Using NVIDIA MIG instances
Hi , I have a containerized instance of DSS running without any problems, but whenever I try to use MIG instances with docker run -d --runtime=nvidia --gpus '"device=3:0,3:1"'. and enable GPUs on the Design>Runtime Environment tab, it keeps saying "Failed to fetch GPU stats, maybe nvidia-smi utility is not found" and im unable to see my GPU usage. I'll be very happy if there is a solution to this.
Answers
-
Turribeach Dataiku DSS Core Designer, Neuron, Dataiku DSS Adv Designer, Registered, Neuron 2023 Posts: 2,167 Neuron
Hi, I am not familiar with NVIDIA Multi-Instance GPU (MIG) technology but from a quick Google search it appears that it enables multiple GPU Instances to run in parallel on a single, physical NVIDIA Ampere architecture GPU. I am not sure if that will work for ML training or for GPU based ML workloads in Dataiku so that's one for you to research. But irrespective of that you should be aware that is not enough to expose the GPU hardware to the container or DSS instance you also need to add all the additional software and drivers that NVIDIA GPUs need to work, including the missing nvidia-smi as per your post above. These steps will be of course dependant on the OS / version / architecture that your container is running on and it's not a trivial setup given that all the software versions need to be compatible between themselves and the GPU used and this not always clearly stated on each of the software components. Pretty much all the cloud vendors provide OS images with the these software components pre-installed and configured properly to be used on GPU enabled instances so you may be able to leverage those.
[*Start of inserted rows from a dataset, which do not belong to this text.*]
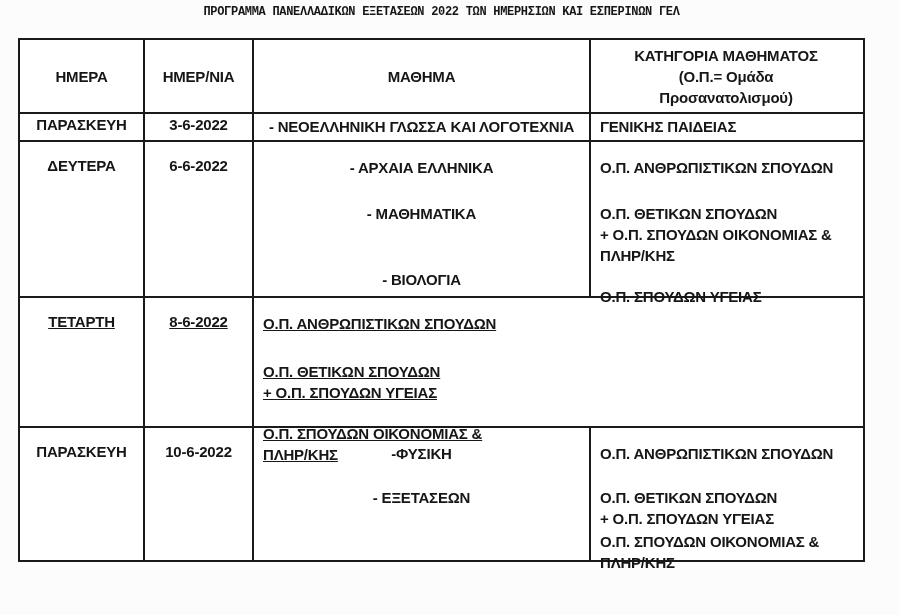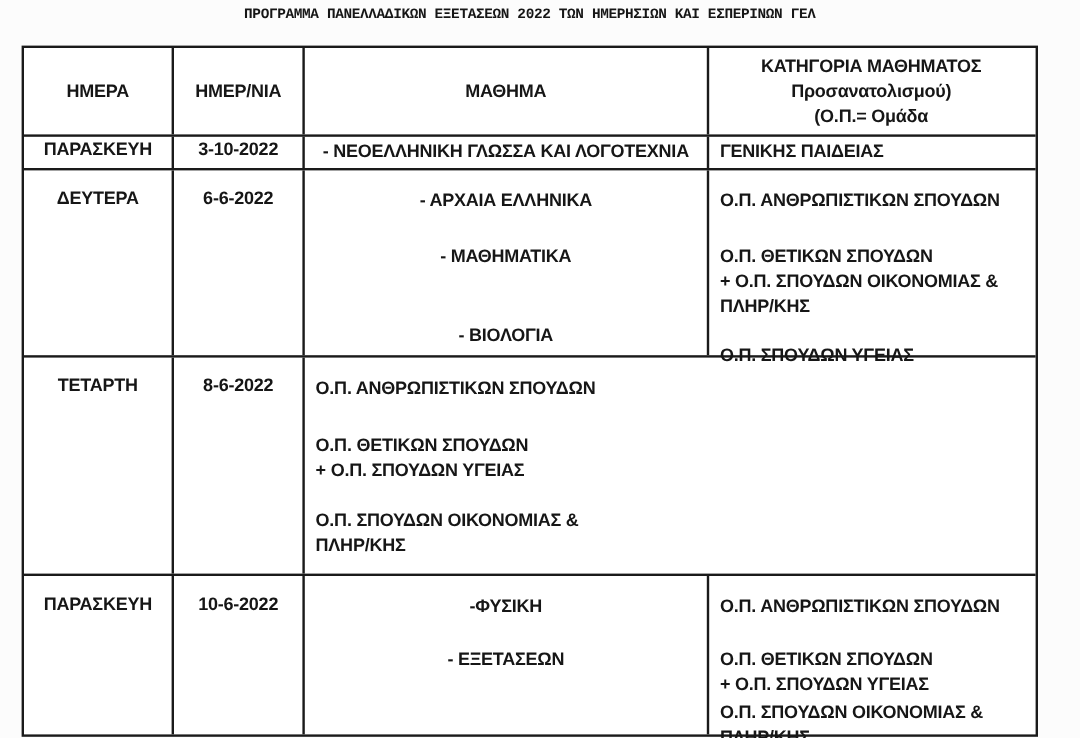--- a/index.html
+++ b/index.html
@@ -44,21 +44,21 @@
   .t-head .c {
     display: flex; flex-direction: column; justify-content: center;
     padding-top: 0;
   }
   .t-head .c-cat { text-align: center; padding-left: 2px; }
 
   
   .r1 { height: 28px; }
   .r1 .c { padding-top: 2px; }
   .r2 { height: 156px; }
-  .r3 { height: 182px; }
+  .r3 { height: 130px; text-decoration: underline; }
   .r4 { height: 134px; }
 
   
   .r2 .s1 { height: 46px; } .r2 .s2 { height: 66px; }
   .r2 .k1 { height: 46px; } .r2 .k2 { height: 83px; }
   .r3 .s1 { height: 48px; } .r3 .s2 { height: 62px; }
   .r3 .k1 { height: 48px; } .r3 .k2 { height: 62px; }
   .r4 .s1 { height: 44px; } .r4 .s2 { height: 44px; }
   .r4 .k1 { height: 44px; } .r4 .k2 { height: 44px; }
 </style>
@@ -74,28 +74,28 @@
       <div class="line">ΗΜΕΡΑ</div>
     </div>
     <div class="c c-date">
       <div class="line">ΗΜΕΡ/ΝΙΑ</div>
     </div>
     <div class="c c-sub">
       <div class="line">ΜΑΘΗΜΑ</div>
     </div>
     <div class="c c-cat">
       <div class="line">ΚΑΤΗΓΟΡΙΑ ΜΑΘΗΜΑΤΟΣ</div>
+      <div class="line">(Ο.Π.= Ομάδα</div>
       <div class="line">Προσανατολισμού)</div>
-      <div class="line">(Ο.Π.= Ομάδα</div>
     </div>
   </div>
 
   <div class="t-row r1">
     <div class="c c-day">ΠΑΡΑΣΚΕΥΗ</div>
-    <div class="c c-date">3-10-2022</div>
+    <div class="c c-date">3-6-2022</div>
     <div class="c c-sub">
       <div class="line">- ΝΕΟΕΛΛΗΝΙΚΗ ΓΛΩΣΣΑ ΚΑΙ ΛΟΓΟΤΕΧΝΙΑ</div>
     </div>
     <div class="c c-cat">
       <div class="line">ΓΕΝΙΚΗΣ ΠΑΙΔΕΙΑΣ</div>
     </div>
   </div>
 
   <div class="t-row r2">
     <div class="c c-day">ΔΕΥΤΕΡΑ</div>

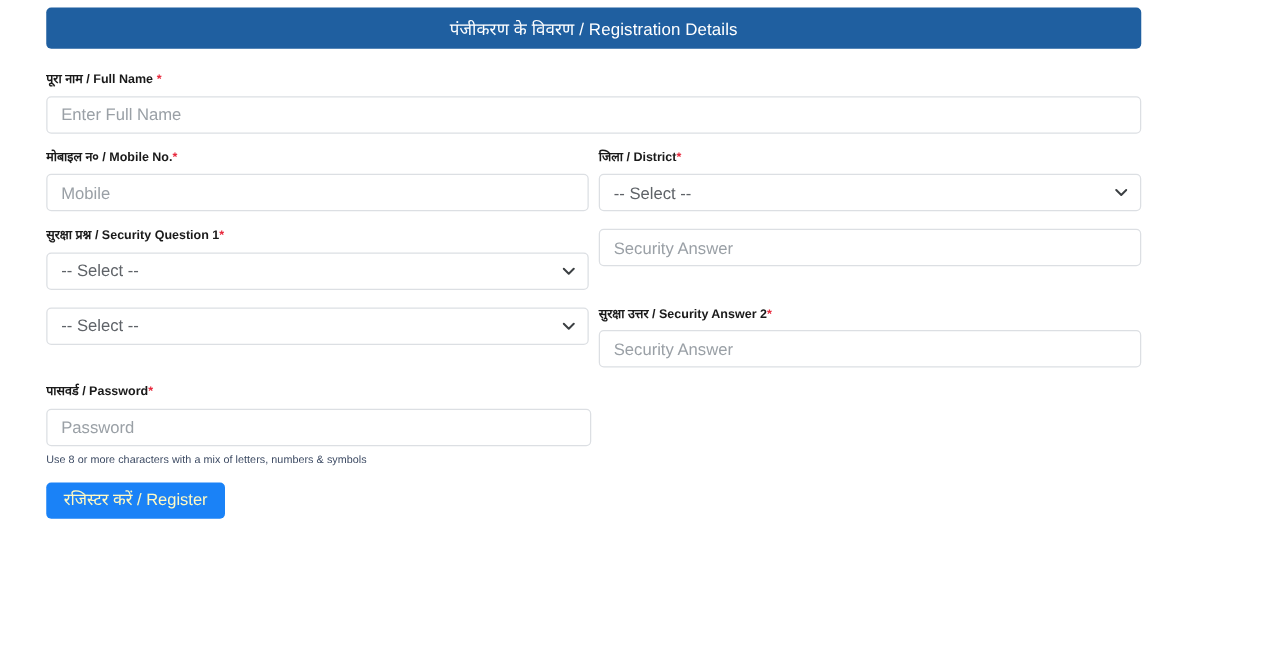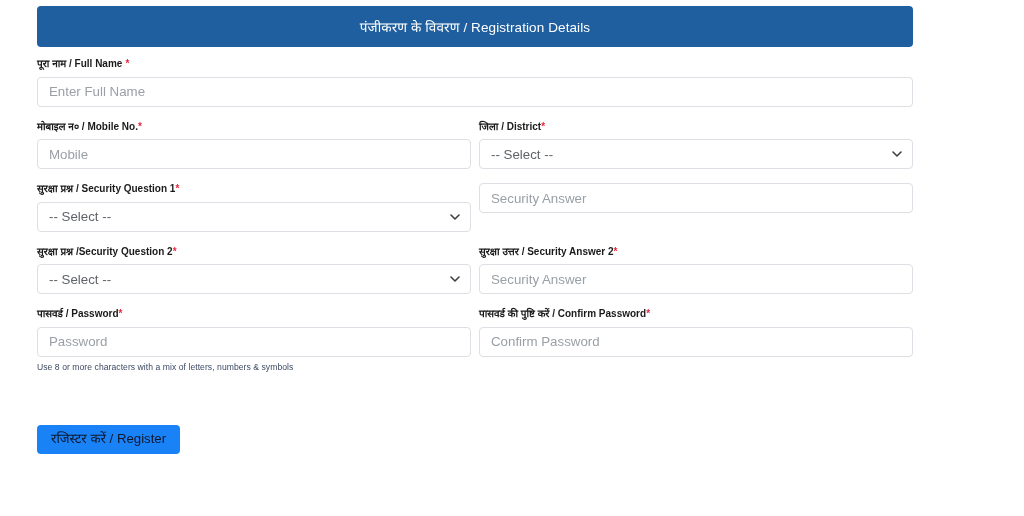--- a/index.html
+++ b/index.html
@@ -19,21 +19,21 @@
     height: 516px;
     background: #ffffff;
   }
 
   
   .panel-header {
     position: absolute;
     left: 37px;
     top: 6px;
     width: 876px;
-    height: 41px;
+    height: 33px;
     background: #1f5fa0;
     border-radius: 4px;
     display: flex;
     align-items: center;
     justify-content: center;
   }
   .panel-header-title {
     color: #ffffff;
     font-size: 13.5px;
     font-weight: 400;
@@ -123,30 +123,29 @@
     letter-spacing: 0.05px;
   }
 
   
   .btn-row {
     margin-top: 9px;
   }
   .btn-register {
     display: inline-block;
     background: #1a82f7;
-    color: #0f172a;
+    color: #fef9c3;
     border: none;
     border-radius: 4px;
     padding: 7px 14px 8px 14px;
     font-family: "Liberation Sans", "DejaVu Sans", sans-serif;
     font-size: 13.2px;
     line-height: 1.1;
     cursor: pointer;
     white-space: nowrap;
-    margin-top: 39px;
   }
 </style>
 </head>
 <body>
 
 <div class="page">
 
   <div class="panel-header">
     <span class="panel-header-title">पंजीकरण के विवरण / Registration Details</span>
   </div>
@@ -202,23 +201,20 @@
           </span>
         </div>
       </div>
       <div class="col-half">
         <input class="control" type="text" placeholder="Security Answer" style="">
       </div>
     </div>
 
     <div class="form-row">
       <div class="col-half">
-        <label class="field-label">
-          <span>सुरक्षा प्रश्न /Security Question 2</span><span class="req">*</span>
-        </label>
         <div class="select-wrap">
           <select class="control">
             <option>-- Select --</option>
           </select>
           <span class="chevron">
             <svg width="10" height="10" viewBox="0 0 10 10" xmlns="http://www.w3.org/2000/svg">
               <path d="M1 3 L5 7 L9 3" stroke="#3c4043" stroke-width="1.6" fill="none" stroke-linecap="round" stroke-linejoin="round"></path>
             </svg>
           </span>
         </div>
@@ -232,26 +228,20 @@
     </div>
 
     <div class="form-row">
       <div class="col-half">
         <label class="field-label">
           <span>पासवर्ड / Password</span><span class="req">*</span>
         </label>
         <input class="control" type="text" placeholder="Password" style="">
         <div class="help-text">Use 8 or more characters with a mix of letters, numbers &amp; symbols</div>
       </div>
-      <div class="col-half">
-        <label class="field-label">
-          <span>पासवर्ड की पुष्टि करें / Confirm Password</span><span class="req">*</span>
-        </label>
-        <input class="control" type="text" placeholder="Confirm Password" style="">
-      </div>
     </div>
 
     <div class="btn-row">
       <button class="btn-register">रजिस्टर करें / Register</button>
     </div>
 
   </div>
 </div>
 
 </body></html>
Over 3 years ago I wrote this post which is a complete guide on all the setup steps needed to get GPU training working in a Dataiku instance running on RHEL v7.9. While this post is now outdated it will give you a rough idea of all the steps involved. It will be up to you to work out the specific steps for your required environment.
-
Thanks for your reply. However, GPU training is not a problem while using the GPU itself. So I'm not just exposing the hardware and hoping that it works. I am running my docker container the same way I do with many other containers that use NVIDIA MIG. I can also access nvidia-smi from inside the container, despite DSS not being able to find it.
-
Turribeach Dataiku DSS Core Designer, Neuron, Dataiku DSS Adv Designer, Registered, Neuron 2023 Posts: 2,167 Neuron
What does the backend log shows and where exactly are you enabling the GPU in DSS?